[[ Exercise materials, beginning ]]
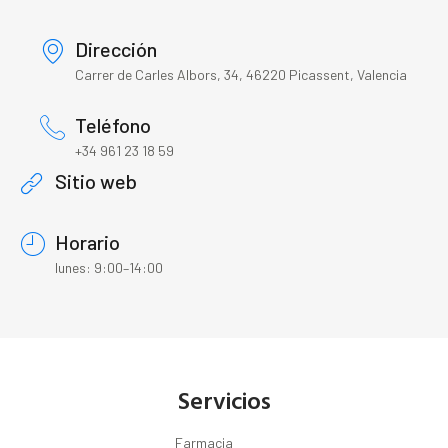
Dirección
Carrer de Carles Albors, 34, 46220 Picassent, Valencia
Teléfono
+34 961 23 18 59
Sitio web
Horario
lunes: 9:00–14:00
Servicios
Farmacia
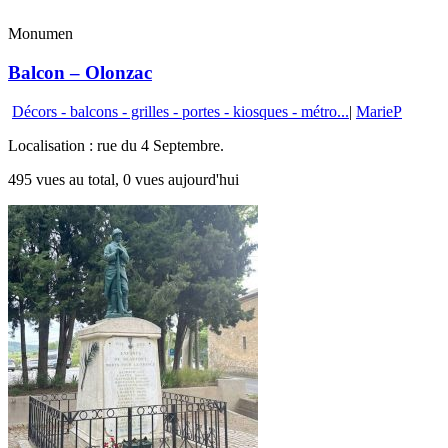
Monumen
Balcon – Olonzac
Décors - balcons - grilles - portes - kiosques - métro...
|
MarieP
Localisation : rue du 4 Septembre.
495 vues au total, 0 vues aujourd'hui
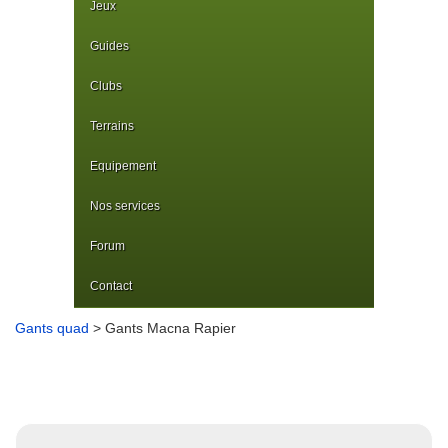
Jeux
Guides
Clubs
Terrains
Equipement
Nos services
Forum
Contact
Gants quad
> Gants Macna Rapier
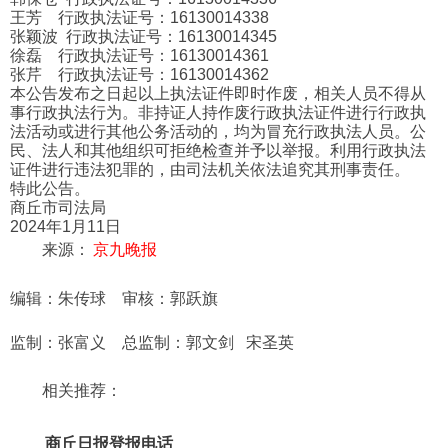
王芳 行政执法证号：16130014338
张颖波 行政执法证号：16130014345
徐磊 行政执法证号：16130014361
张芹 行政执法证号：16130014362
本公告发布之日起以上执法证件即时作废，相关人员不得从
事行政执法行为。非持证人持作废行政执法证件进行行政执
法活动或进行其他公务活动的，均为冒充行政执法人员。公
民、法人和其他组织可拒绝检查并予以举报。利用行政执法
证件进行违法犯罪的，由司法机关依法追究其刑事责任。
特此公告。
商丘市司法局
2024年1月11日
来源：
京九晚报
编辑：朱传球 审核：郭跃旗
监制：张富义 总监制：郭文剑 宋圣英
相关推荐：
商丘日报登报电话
[[ Exercise materials, end ]]
-- Directive --
Extract every line of text from the data above without changing a character, and leave the pictures out.

-- Answer to this exercise --
Dirección
Carrer de Carles Albors, 34, 46220 Picassent, Valencia
Teléfono
+34 961 23 18 59
Sitio web
Horario
lunes: 9:00–14:00
Servicios
Farmacia
Monumen
Balcon – Olonzac
Décors - balcons - grilles - portes - kiosques - métro...
|
MarieP
Localisation : rue du 4 Septembre.
495 vues au total, 0 vues aujourd'hui
Jeux
Guides
Clubs
Terrains
Equipement
Nos services
Forum
Contact
Gants quad
> Gants Macna Rapier
王芳 行政执法证号：16130014338
张颖波 行政执法证号：16130014345
徐磊 行政执法证号：16130014361
张芹 行政执法证号：16130014362
本公告发布之日起以上执法证件即时作废，相关人员不得从
事行政执法行为。非持证人持作废行政执法证件进行行政执
法活动或进行其他公务活动的，均为冒充行政执法人员。公
民、法人和其他组织可拒绝检查并予以举报。利用行政执法
证件进行违法犯罪的，由司法机关依法追究其刑事责任。
特此公告。
商丘市司法局
2024年1月11日
来源：
京九晚报
编辑：朱传球 审核：郭跃旗
监制：张富义 总监制：郭文剑 宋圣英
相关推荐：
商丘日报登报电话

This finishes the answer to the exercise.